> [Raw entries]
* begin *

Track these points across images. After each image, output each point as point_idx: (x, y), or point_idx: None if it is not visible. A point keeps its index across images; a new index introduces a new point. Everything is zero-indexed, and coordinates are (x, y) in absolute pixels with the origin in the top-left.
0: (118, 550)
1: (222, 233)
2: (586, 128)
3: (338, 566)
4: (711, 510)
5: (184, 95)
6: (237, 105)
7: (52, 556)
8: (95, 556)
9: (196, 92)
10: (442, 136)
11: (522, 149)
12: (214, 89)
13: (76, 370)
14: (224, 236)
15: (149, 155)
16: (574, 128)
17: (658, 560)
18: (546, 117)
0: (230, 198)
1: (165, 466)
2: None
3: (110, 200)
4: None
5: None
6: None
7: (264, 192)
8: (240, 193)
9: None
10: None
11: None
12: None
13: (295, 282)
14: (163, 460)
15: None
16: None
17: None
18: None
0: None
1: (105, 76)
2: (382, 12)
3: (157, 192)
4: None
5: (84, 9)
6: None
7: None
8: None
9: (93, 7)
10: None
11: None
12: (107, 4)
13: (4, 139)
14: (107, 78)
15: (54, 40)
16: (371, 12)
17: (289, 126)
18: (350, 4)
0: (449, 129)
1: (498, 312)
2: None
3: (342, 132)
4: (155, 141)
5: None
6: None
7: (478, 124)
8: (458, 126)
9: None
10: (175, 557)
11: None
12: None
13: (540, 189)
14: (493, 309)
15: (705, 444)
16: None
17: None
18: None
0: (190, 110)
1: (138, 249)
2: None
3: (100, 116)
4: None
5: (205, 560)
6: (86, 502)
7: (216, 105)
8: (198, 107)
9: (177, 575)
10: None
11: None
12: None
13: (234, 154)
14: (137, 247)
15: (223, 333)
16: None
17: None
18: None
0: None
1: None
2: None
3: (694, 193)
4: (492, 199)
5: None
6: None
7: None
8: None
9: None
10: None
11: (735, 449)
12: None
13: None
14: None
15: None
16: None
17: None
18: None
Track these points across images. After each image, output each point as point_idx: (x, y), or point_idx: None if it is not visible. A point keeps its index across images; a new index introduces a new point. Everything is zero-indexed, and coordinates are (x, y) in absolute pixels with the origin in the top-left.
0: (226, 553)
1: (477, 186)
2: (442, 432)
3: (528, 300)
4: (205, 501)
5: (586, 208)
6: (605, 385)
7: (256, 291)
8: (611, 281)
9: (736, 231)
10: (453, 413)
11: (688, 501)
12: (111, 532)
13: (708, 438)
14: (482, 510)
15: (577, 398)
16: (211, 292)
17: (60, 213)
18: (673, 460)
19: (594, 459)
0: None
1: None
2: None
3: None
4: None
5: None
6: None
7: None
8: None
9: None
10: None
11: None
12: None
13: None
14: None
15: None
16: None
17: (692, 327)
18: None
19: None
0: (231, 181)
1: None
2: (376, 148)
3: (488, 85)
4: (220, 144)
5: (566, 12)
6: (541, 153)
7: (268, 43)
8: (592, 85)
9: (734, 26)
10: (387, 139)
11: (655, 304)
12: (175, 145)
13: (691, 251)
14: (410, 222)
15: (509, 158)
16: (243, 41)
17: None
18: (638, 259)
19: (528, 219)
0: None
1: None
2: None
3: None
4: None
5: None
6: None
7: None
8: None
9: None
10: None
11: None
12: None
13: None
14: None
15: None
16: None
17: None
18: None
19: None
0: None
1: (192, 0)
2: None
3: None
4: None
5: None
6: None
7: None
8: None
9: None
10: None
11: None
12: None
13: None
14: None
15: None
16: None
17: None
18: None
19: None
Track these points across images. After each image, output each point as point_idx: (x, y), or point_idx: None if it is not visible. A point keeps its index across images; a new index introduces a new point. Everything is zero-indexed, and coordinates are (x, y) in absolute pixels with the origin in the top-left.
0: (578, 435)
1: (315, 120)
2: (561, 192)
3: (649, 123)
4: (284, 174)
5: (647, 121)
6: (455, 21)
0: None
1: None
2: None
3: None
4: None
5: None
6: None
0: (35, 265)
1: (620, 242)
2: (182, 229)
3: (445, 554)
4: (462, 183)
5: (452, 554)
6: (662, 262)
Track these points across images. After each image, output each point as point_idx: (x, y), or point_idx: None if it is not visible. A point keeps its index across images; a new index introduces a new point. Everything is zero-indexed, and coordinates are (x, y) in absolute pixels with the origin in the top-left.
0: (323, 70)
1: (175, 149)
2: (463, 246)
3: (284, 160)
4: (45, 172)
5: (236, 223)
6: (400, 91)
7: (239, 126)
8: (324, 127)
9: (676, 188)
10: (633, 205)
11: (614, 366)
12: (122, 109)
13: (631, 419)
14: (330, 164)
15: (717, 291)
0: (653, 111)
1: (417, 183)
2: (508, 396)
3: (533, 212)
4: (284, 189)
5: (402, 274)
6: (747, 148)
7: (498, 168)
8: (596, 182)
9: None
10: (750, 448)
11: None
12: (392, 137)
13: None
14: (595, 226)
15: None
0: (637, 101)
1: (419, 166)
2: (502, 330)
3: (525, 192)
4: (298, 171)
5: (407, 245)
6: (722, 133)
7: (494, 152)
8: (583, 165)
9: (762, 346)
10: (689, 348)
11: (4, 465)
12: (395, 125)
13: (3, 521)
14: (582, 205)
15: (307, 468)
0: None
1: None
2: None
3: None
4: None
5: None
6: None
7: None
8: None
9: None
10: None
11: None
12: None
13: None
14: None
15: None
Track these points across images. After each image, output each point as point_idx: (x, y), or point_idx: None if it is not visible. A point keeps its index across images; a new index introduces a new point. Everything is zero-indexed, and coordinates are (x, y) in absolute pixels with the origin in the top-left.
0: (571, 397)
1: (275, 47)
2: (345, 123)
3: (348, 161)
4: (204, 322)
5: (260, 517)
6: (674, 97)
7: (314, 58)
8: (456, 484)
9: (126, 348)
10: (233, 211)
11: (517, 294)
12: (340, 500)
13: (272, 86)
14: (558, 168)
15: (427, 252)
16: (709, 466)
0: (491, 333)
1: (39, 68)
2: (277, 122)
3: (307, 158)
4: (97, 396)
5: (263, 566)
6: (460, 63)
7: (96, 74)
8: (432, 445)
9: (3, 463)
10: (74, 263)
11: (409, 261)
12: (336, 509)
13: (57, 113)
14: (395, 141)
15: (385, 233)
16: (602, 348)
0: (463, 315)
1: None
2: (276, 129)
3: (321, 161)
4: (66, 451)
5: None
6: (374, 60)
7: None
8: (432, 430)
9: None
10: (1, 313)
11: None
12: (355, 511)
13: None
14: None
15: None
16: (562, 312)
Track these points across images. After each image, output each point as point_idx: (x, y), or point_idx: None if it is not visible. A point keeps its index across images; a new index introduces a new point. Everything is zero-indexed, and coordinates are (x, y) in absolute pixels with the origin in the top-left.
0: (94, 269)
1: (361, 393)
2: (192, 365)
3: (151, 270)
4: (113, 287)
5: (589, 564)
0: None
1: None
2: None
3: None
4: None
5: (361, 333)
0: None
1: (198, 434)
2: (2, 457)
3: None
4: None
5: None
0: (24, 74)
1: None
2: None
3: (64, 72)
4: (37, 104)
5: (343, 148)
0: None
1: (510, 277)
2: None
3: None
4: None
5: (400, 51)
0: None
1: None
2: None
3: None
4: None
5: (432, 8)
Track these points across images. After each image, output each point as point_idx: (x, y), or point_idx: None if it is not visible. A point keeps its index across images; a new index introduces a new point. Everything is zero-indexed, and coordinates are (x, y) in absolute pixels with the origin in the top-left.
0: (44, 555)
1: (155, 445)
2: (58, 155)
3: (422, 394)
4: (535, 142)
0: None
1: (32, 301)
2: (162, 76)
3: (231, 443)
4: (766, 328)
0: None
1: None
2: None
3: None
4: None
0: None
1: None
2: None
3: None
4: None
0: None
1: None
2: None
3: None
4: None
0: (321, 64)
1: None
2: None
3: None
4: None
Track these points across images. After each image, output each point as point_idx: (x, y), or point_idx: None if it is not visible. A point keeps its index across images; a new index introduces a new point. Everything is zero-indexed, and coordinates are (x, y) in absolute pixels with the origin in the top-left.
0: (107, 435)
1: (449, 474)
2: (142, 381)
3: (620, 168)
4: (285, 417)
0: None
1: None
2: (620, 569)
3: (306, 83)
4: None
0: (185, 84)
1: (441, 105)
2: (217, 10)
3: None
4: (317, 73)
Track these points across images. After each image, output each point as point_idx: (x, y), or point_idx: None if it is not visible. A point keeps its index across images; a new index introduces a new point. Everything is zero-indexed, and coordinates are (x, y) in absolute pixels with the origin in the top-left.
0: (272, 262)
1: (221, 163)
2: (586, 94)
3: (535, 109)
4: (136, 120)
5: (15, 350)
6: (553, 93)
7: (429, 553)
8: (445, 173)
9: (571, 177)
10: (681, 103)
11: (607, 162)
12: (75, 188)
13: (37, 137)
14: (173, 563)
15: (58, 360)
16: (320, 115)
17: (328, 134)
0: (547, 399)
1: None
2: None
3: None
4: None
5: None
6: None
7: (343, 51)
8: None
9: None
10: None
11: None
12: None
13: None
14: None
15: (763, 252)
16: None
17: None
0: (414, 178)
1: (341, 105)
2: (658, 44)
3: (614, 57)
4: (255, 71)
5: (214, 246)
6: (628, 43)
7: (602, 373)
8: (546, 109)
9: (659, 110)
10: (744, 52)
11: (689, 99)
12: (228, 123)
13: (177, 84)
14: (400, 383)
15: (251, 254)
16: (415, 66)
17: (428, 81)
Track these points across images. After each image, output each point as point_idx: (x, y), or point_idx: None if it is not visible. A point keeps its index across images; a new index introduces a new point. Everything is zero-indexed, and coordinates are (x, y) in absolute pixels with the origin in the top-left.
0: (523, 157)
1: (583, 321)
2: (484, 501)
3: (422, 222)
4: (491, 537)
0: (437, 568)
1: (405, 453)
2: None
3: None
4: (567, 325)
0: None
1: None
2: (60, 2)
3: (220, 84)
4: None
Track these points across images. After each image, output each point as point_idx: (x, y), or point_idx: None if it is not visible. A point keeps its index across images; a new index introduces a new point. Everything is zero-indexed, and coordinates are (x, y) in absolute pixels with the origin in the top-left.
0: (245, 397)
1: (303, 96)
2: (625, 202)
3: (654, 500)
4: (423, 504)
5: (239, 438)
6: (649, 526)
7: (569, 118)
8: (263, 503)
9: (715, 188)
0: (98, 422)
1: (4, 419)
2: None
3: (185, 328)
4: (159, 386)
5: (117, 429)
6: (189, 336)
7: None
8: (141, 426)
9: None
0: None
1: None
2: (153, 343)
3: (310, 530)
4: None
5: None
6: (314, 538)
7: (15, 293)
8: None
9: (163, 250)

* end *

> [Goal] Copy the lines starting at the beginning of the entries and ending at the line that contains "3: (342, 132)", with both ends included.

> [Reply to the exercise]
Track these points across images. After each image, output each point as point_idx: (x, y), or point_idx: None if it is not visible. A point keeps its index across images; a new index introduces a new point. Everything is zero-indexed, and coordinates are (x, y) in absolute pixels with the origin in the top-left.
0: (118, 550)
1: (222, 233)
2: (586, 128)
3: (338, 566)
4: (711, 510)
5: (184, 95)
6: (237, 105)
7: (52, 556)
8: (95, 556)
9: (196, 92)
10: (442, 136)
11: (522, 149)
12: (214, 89)
13: (76, 370)
14: (224, 236)
15: (149, 155)
16: (574, 128)
17: (658, 560)
18: (546, 117)
0: (230, 198)
1: (165, 466)
2: None
3: (110, 200)
4: None
5: None
6: None
7: (264, 192)
8: (240, 193)
9: None
10: None
11: None
12: None
13: (295, 282)
14: (163, 460)
15: None
16: None
17: None
18: None
0: None
1: (105, 76)
2: (382, 12)
3: (157, 192)
4: None
5: (84, 9)
6: None
7: None
8: None
9: (93, 7)
10: None
11: None
12: (107, 4)
13: (4, 139)
14: (107, 78)
15: (54, 40)
16: (371, 12)
17: (289, 126)
18: (350, 4)
0: (449, 129)
1: (498, 312)
2: None
3: (342, 132)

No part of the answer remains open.